Retype the material from the line containing "Разумеется, исполнение обязанностей" up to and including the line containing "Лично я предпочитаю", changing nothing.

### Dataset extract

##############################

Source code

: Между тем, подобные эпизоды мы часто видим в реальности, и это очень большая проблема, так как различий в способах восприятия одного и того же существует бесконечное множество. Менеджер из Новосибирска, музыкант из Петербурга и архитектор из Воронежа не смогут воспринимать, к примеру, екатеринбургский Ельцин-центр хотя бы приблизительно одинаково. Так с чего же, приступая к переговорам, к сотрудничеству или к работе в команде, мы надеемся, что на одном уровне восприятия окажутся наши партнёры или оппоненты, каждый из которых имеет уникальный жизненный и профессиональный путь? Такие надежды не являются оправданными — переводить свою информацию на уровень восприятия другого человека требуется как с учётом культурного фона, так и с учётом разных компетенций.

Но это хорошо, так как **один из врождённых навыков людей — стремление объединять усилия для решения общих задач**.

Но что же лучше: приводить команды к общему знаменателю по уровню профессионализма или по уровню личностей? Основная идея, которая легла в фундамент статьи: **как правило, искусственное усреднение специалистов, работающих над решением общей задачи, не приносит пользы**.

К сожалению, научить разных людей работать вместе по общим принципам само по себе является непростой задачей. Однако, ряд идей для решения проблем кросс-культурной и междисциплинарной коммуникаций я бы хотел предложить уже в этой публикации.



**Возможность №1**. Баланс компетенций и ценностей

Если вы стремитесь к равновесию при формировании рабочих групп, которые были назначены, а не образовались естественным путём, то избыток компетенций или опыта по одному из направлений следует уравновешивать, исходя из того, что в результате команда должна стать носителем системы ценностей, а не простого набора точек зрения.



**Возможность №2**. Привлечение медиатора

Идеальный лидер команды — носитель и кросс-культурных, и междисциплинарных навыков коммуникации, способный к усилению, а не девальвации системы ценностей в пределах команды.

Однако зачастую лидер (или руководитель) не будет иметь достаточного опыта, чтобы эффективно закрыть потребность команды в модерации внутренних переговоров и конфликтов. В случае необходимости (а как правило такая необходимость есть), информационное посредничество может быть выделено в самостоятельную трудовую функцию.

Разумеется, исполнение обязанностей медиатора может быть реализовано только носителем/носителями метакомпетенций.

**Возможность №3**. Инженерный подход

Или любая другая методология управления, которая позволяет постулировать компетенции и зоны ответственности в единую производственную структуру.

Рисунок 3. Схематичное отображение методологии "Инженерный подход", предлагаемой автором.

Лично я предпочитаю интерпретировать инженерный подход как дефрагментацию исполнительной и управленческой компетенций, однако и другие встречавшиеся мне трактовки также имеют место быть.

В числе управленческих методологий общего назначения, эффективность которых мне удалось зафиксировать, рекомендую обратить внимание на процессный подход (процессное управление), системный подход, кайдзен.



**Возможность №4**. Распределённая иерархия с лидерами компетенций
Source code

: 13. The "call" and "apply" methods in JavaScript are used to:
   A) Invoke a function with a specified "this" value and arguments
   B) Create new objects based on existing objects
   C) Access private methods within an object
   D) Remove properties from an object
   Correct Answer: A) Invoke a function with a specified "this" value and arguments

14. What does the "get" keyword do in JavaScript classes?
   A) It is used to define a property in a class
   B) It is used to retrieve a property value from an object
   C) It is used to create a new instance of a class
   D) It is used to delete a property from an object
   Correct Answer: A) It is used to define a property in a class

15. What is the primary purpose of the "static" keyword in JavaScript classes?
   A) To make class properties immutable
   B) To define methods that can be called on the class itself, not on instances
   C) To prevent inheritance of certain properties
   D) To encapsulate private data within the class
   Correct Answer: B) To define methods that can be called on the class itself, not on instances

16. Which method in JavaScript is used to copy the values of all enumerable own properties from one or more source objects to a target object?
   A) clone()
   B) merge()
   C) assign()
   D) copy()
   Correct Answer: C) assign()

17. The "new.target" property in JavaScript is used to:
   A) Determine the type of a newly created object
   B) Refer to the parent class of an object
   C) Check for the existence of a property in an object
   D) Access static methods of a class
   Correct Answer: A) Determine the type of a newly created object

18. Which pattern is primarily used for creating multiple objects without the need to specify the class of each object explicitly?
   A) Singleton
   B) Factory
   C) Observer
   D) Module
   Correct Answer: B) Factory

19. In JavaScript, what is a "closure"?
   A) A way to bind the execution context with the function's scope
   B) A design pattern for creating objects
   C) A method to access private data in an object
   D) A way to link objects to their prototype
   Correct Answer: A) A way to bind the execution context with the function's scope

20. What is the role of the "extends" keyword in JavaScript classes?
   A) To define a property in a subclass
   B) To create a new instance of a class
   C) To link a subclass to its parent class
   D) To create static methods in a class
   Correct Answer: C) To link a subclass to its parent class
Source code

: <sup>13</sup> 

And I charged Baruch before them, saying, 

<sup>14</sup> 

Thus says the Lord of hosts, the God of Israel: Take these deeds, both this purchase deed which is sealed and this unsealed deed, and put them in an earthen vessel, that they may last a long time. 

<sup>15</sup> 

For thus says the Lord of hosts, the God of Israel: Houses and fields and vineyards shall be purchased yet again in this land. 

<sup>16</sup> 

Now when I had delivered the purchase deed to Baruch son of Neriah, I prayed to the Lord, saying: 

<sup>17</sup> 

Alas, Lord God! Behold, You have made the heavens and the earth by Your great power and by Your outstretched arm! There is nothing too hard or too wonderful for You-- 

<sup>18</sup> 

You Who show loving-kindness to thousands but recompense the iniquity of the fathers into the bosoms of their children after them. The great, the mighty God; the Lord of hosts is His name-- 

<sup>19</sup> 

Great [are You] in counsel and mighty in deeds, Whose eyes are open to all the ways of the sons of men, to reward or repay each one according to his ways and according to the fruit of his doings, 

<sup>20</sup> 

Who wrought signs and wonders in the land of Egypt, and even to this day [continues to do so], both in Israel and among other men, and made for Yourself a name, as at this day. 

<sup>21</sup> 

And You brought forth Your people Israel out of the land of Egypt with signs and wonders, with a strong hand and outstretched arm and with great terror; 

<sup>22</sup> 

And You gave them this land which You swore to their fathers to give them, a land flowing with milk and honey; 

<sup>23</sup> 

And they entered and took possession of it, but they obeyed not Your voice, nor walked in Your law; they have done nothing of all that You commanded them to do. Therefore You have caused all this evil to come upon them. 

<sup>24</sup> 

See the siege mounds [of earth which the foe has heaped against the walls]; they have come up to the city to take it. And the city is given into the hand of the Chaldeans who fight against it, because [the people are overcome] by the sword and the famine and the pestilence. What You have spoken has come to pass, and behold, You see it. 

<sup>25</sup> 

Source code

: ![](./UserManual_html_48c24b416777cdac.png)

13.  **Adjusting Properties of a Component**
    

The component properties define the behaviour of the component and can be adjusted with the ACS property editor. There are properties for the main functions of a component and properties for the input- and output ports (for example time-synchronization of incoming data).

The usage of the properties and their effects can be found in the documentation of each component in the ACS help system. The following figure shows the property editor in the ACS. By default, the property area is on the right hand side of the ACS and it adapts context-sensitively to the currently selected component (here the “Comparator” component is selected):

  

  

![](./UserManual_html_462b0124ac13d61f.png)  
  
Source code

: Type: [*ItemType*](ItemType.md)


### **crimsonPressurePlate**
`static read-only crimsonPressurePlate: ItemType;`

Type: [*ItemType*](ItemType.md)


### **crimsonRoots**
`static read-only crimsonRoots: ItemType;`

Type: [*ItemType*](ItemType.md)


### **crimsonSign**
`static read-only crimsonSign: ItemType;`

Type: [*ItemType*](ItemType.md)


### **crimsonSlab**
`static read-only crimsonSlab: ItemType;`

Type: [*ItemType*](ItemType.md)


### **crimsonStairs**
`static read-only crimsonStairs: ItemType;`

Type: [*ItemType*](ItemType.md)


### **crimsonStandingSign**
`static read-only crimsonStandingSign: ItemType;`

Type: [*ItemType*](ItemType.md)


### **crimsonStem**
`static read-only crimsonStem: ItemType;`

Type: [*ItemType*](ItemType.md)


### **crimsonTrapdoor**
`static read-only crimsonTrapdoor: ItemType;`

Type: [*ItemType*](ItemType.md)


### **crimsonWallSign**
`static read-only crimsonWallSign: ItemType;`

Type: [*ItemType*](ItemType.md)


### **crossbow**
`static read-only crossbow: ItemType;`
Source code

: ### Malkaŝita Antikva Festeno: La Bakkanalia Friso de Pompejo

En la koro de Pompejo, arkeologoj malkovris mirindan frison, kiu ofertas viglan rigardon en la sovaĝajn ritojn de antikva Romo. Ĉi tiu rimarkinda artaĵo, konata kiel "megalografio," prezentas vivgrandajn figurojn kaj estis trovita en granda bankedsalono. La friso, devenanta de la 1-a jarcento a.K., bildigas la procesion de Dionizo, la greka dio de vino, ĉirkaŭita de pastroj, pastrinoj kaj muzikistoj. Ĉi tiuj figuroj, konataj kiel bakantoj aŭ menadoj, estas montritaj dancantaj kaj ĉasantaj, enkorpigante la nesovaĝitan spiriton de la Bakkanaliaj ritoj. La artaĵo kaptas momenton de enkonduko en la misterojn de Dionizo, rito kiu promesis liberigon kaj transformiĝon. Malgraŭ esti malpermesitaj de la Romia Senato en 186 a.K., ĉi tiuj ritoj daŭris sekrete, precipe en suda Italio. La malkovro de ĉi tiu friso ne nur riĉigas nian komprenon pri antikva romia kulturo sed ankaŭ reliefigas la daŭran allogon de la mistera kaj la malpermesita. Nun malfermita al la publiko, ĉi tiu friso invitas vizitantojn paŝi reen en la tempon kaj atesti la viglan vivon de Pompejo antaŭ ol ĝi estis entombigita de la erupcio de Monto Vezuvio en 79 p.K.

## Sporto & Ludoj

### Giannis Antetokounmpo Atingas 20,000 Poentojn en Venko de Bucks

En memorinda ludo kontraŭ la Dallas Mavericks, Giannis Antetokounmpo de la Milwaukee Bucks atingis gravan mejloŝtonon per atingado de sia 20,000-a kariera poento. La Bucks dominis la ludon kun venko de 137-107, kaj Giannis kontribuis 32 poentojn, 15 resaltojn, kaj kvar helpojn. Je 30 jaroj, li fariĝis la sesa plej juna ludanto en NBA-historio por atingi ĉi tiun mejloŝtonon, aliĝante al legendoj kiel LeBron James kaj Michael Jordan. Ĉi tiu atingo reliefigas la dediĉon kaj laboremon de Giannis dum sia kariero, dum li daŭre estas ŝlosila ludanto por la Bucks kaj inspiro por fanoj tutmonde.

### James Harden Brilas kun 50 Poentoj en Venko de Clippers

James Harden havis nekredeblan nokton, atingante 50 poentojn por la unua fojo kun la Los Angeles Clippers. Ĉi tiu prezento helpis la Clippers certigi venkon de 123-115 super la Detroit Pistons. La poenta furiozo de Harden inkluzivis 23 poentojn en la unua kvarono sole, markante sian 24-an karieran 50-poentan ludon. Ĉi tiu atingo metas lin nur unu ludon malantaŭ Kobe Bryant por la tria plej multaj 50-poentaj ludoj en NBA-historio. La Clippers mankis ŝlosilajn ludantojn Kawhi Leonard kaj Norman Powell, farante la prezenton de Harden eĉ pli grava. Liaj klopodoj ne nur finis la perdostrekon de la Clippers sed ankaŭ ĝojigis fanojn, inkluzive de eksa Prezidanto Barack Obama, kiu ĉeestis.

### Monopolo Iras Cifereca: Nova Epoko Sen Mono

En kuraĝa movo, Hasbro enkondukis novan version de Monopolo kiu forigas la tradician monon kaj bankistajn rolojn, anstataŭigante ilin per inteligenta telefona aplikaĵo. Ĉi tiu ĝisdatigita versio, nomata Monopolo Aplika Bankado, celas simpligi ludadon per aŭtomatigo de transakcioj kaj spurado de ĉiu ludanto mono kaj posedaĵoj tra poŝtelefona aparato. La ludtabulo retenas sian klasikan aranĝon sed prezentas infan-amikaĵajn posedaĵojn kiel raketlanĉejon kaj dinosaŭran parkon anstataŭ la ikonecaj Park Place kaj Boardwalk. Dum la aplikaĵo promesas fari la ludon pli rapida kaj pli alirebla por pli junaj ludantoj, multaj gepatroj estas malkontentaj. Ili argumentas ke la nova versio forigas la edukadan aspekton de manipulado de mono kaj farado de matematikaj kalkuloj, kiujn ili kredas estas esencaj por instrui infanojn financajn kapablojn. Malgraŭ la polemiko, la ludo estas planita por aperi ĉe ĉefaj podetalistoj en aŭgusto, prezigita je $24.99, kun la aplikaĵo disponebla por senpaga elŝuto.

##############################

### Result
Разумеется, исполнение обязанностей медиатора может быть реализовано только носителем/носителями метакомпетенций.

**Возможность №3**. Инженерный подход

Или любая другая методология управления, которая позволяет постулировать компетенции и зоны ответственности в единую производственную структуру.

Рисунок 3. Схематичное отображение методологии "Инженерный подход", предлагаемой автором.

Лично я предпочитаю интерпретировать инженерный подход как дефрагментацию исполнительной и управленческой компетенций, однако и другие встречавшиеся мне трактовки также имеют место быть.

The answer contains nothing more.